Read A CSV File From The Web

Problem

You need to read and work with CSV data stored on the internets.

Solution

Treat web-hosted CSV files as database tables

Discussion

We’ll continue use the CSV data from Datablist. Except this time, we won’t worry about the curl part.
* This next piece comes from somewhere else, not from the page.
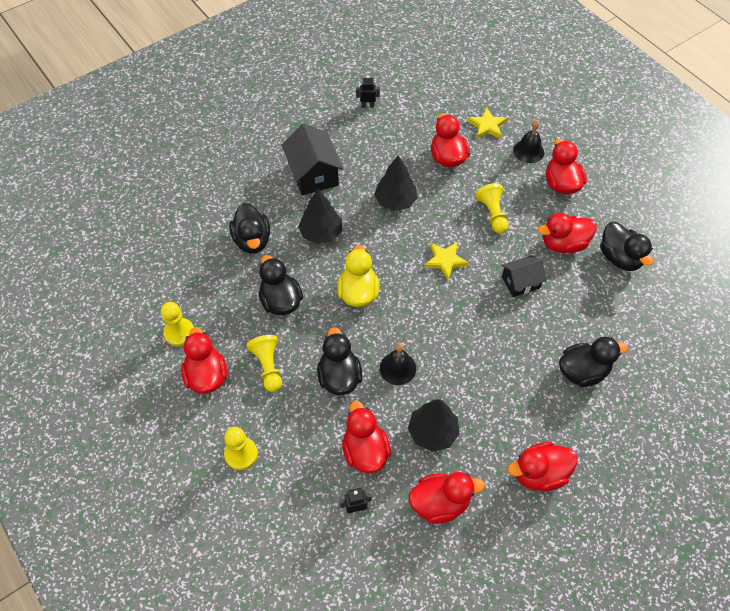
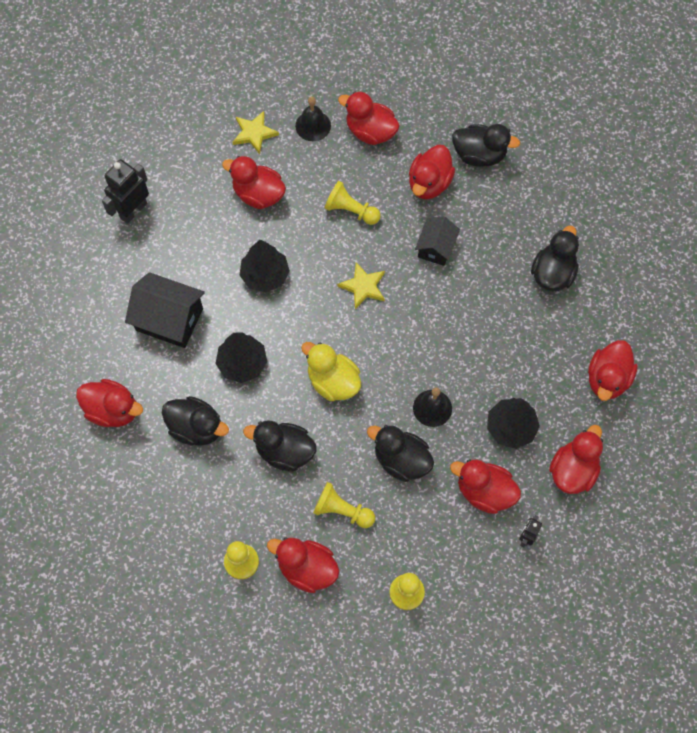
camera: 50 degrees left, 10 degrees up
black robot [356,75,380,108] -> black robot [102,159,149,224], size x1.86
none -> red duck [76,379,143,427]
To work with CSV files from the web, we need the help of the DuckDB httpfs extension. This extension allows DuckDB to read and write CSV files from the web (amongst other things).

To use this extension, we need to install it and load it:

duckdb -c "
INSTALL httpfs;
LOAD httpfs;
"

However, this can be annoying to do every time we start a new session. And, do we reall have to tell DuckDB about all new file formats and remember all the names?

The answer is “no”, and we can use the DuckDB config file (located at ~/.duckdbrc) to help us avoid repeition.

Add the following to that file:

SET autoload_known_extensions = true;
SET autoinstall_known_extensions = true;

and DuckDB will automatically install and load the extension for us if it successfully guesses what we’re trying to do.

Now we can load the CSV file from the web:

duckdb -markdown -c "
FROM read_csv('https://drive.google.com/uc?id=1N1xoxgcw2K3d-49tlchXAWw4wuxLj7EV&export=download')
LIMIT 5;
"
Index Customer Id First Name Last Name Company City Country Phone 1 Phone 2 Email Subscription Date Website
1 ffeCAb7AbcB0f07 Jared Jarvis Sanchez-Fletcher Hatfieldshire Eritrea 274.188.8773x41185 001-215-760-4642x969 gabriellehartman@benjamin.com 2021-11-11 https://www.mccarthy.info/
2 b687FfC4F1600eC Marie Malone Mckay PLC Robertsonburgh Botswana 283-236-9529 (189)129-8356x63741 kstafford@sexton.com 2021-05-14 http://www.reynolds.com/
3 9FF9ACbc69dcF9c Elijah Barrera Marks and Sons Kimbury Barbados 8252703789 459-916-7241x0909 jeanettecross@brown.com 2021-03-17 https://neal.com/
4 b49edDB1295FF6E Sheryl Montgomery Kirby, Vaughn and Sanders Briannaview Antarctica (the territory South of 60 deg S) 425.475.3586 (392)819-9063 thomassierra@barrett.com 2020-09-23 https://www.powell-bryan.com/
5 3dcCbFEB17CCf2E Jeremy Houston Lester-Manning South Brianna Micronesia +1-223-666-5313x4530 252-488-3850x692 rubenwatkins@jacobs-wallace.info 2020-09-18 https://www.carrillo.com/

You can do all the same SQL operations as you would with a local CSV file.

If you’re curious, here’s the User-Agent DuckDB sends along with requests:

duckdb -c "PRAGMA user_agent"
┌───────────────────────────────┐
│          user_agent           │
│            varchar            │
├───────────────────────────────┤
│ duckdb/v0.10.1(osx_arm64) cli │
└───────────────────────────────┘

We’ll be able to set all headers for HTTP connections very soon, so monitor the DuckDB changelog (or check back here every so often).